I

Metin, okur/dinleyen/izleyenle arasında bir önyüz oluşturur. Bir çekim ve itim alanıdır bu.

Önyüz ifadesi bende “peşrev” sözcüğünü çağrıştırdı.

Türk musikisinde fasılların başında çalınan saz eserlerine verilen addır peşrev. Farsça kökenli bu sözcük, “önde giden” anlamıma gelir.

Peşrevler dinleyiciyi o makama hazırlayan, kulaklarını ısındıran eserlerdir. Peşrev faşın önyüzüdür. Saz heyetinin peşrevi yorumdaki başarısı sizi bir girdap gibi o makamın içine çeker.

Musikiye ilgi ve sevgisi yüksek olanlarsa fasılda hangi eserlerin okunacağını merak ederken, kendilerince dilek tuttukları da olur.

Musikiden yazıya, resme, sinemaya çevirirsek açımızı önyüzün eşiğini geçmek metnin satır aralarından arka plandaki derinliğe çağrışım kuşlarının kanat sesleriyle bir yolculuğa çıkaracaktır bizi.

Metnin önyüzündeki kişileri ve kurguyu hayal perdesindeki Karagözle Hacivat’a ve diğer tiplere benzetebiliriz. Onlara ruh üfleyen yazar, ressam, yönetmen olarak görünür ilk algıda. Ancak bu algıyı derinleştirerek zenginleştiren ise metne pike yapan martının gagasında bir istavritle veya dalan karabatağın gagasında bir balıkla çıkması okur/dinleyen/izleyenin çağrışım kuşlarıyla çıktığı avın bereketidir.

Her okuma bir çeviridir, dersen abartmış olmam umarım.

II

Çok satan bir romandan uyarlanan bir film, tiyatro, isterse çizgi film olsun, isterse bale ve müzikal o artık başka bir şeydir. Katılımcı okur olarak belleğinizi yoklayınız lütfen.
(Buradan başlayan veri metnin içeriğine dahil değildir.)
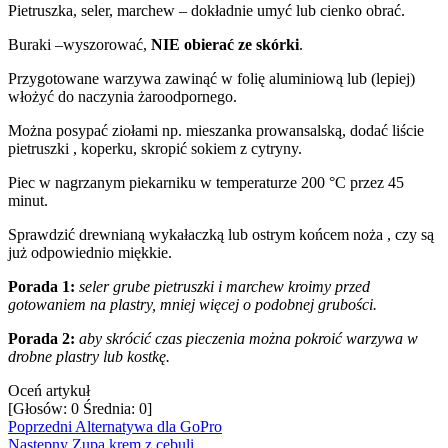
Pietruszka, seler, marchew – dokładnie umyć lub cienko obrać.
Buraki –wyszorować,
NIE obierać ze skórki
.
Przygotowane warzywa zawinąć w folię aluminiową lub (lepiej)
włożyć do naczynia żaroodpornego.
Można posypać ziołami np. mieszanka prowansalską, dodać liście
pietruszki , koperku, skropić sokiem z cytryny.
Piec w nagrzanym piekarniku w temperaturze 200 °C przez 45
minut.
Sprawdzić drewnianą wykałaczką lub ostrym końcem noża , czy są
już odpowiednio miękkie.
Porada 1:
seler grube pietruszki i marchew kroimy przed
gotowaniem na plastry, mniej więcej o podobnej grubości.
Porada 2:
aby skrócić czas pieczenia można pokroić warzywa w
drobne plastry lub kostkę.
Oceń artykuł
[Głosów:
0
Średnia:
0
]
Poprzedni
Alternatywa dla GoPro
Następny
Zupa krem z cebuli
Coralli’nin Madolini adlı romanı okurken sinemaya uyarlandığını okumuştum gazetede. Filmi merakla bekledim ve izledim elbette. Romandan aldığın lezzeti sinemada bulamamıştım ne yazık ki. Her okuma nasıl bir çeviriyle her uyarlamanın kurgusu da bir çeviridir.

Romandan aldıklarını filmde bulamadım da diyebiliriz, tersi de. Söz konusu eserden uyarlama yapılasının sebepleri arasında şüphesiz hazır müşteri potansiyeli vardır.

III

Oyun… Oyun oynamak… Çocukluk illâki…

Bir okul, bir ders olduğunu hep bilmeden oynanan oyunlar. Hayat bilgisi sokağın. Sobelendiğimiz, ebelendiğimiz… Patlaması kazan çömleğin…

Sokak ve çocuk ilişkisi için Ahmet Hamdi Tanpınar şunları söylemektedir. “Bereket versin sokaklar vardı. Çocuğun tek yardımcısı sokaktır. Her yerde ve her nesil için çocuğu hayata sokak hazırlar. Büyükler orada evden, mektepten çok başka türlü ve daha tabii görünürler. Sokakta herkes kendidir. Orada hayat sıcak bir ekmek gibi karşımıza çıkar. Orada iyice ayıklanmış, sentetik bir ilaç gibi süzgeçlerden geçmiş, aslının dışa çıkmış şeylerle karşılaşmazsınız. İnsanı, işi, hürriyet aşkını, sefaleti, merhameti çocuk orada tadar. Korkutacak şeye rast gelse bile, bu içtimai makinenin ezen ve değiştiren korkusu değildir. Belki size aksülamel imkânı bırakan, kaçıp kurtulduğunuz zaman peşinizden gelmeyen bir korku ile korkarsınız. Sokak, evinizin kapısından başlayan hayat, ayrıldığınız zaman hüzün duyduğunuz arkadaş, bir humma gibi sizi saran macera ve yarın içine gireceğiniz kör dövüşüdür.”

Dünya hep aynı açıyla dönse de hayatlarımızın küresel dayatmayla değiştirilen açıları. Aklına, fikrine, ömrüne format atılan çocuklar teknoloji eliyle. Tablet bilgisayarlar, cep telefonları…

Sokakta oynayan çocuk hayat bilgisi dersinde olduğunun, sosyalleştiğinin farkında değildi. Teknoloji eliyle oyun oynatılan çocuk da yalnızlığın boy çukurunda olduğunun farkında değil ne yazık ki.